Three pipes P, Q and R can fill a tank in 6 hours. After working at it together for 2 hours, R is closed and P and Q can fill the remaining part in 7 hours. The number of hours taken by R alone to fill the tank is:

- A.
10

- B.
12

- C.
14

- D.
16

Answer: Option C

**Explanation** :

P, Q and R together can complete the whole work in 6 hours.

∴ In 2 hours they would have completed 2/6 = 1/3^{rd} of the tank

The remaining 2/3^{rd} of the tank is filled by P and Q in 7 hours.

If P and Q can fill 2/3^{rd} tank in 7 hours, they can fill the whole tank in 7 × 3/2 = 10.5 hours.

Combined efficiency of P and Q = $\frac{1}{10.5}$

P, Q and R together can complete the whole work in 6 hours.
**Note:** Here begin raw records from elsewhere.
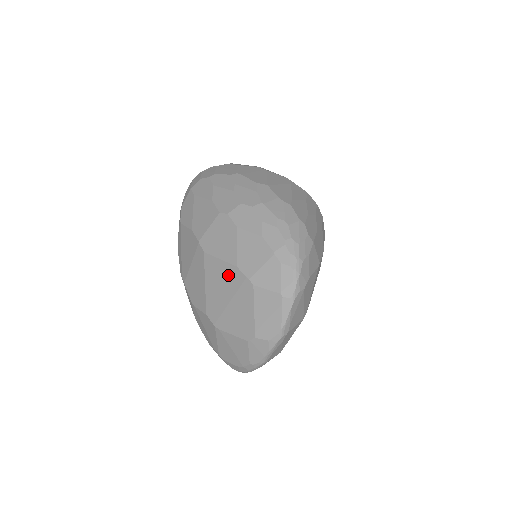
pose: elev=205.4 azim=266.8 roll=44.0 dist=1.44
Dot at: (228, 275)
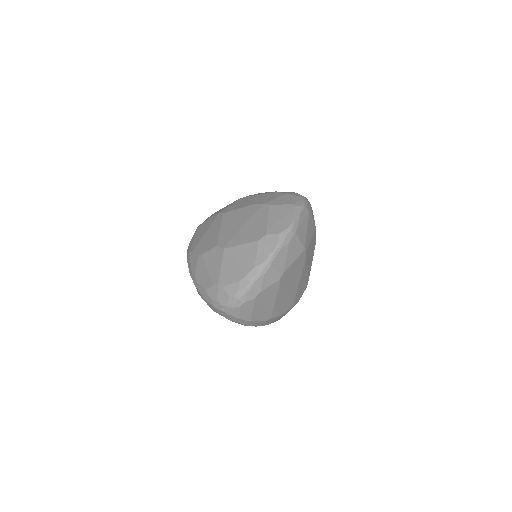
Dot at: (245, 212)
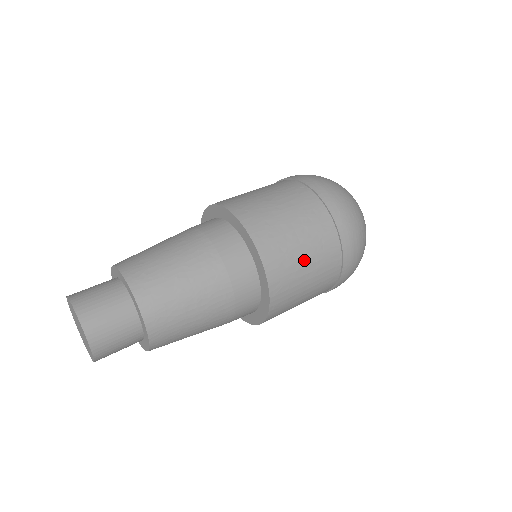
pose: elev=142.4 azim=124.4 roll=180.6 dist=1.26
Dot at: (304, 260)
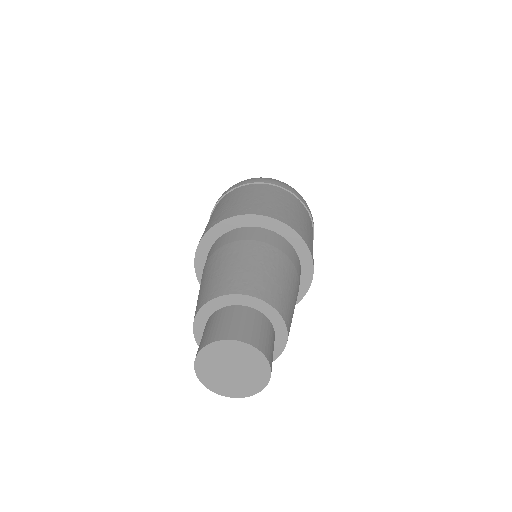
Dot at: (304, 222)
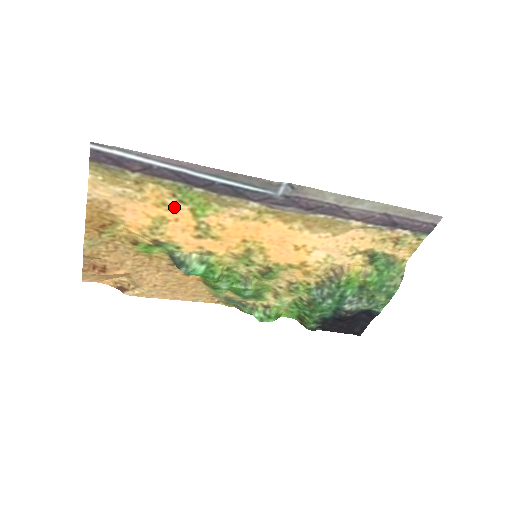
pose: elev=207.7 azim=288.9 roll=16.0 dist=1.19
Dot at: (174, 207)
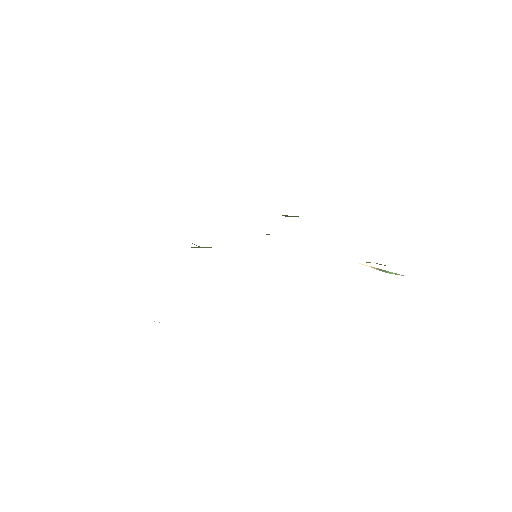
Dot at: occluded
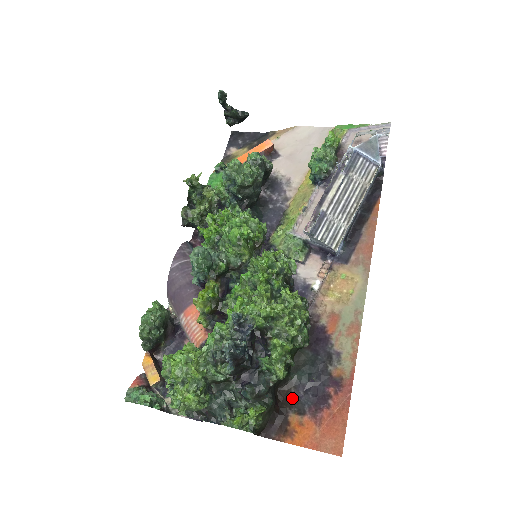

⇒ $\frac{1}{6}=\frac{1}{\mathrm{P}}+\frac{1}{\mathrm{Q}}+\frac{1}{\mathrm{R}}$

Now, $\frac{1}{\mathrm{P}}+\frac{1}{\mathrm{Q}}$ is combined efficiency of P and Q which will be $\frac{1}{10.5}$

⇒ $\frac{1}{6}=\frac{1}{10.5}+\frac{1}{\mathrm{R}}$

⇒ $\frac{1}{\mathrm{R}}=\frac{1}{6}-\frac{1}{10.5}$

⇒ R = 42/3 = 14 hours

Hence, option (c).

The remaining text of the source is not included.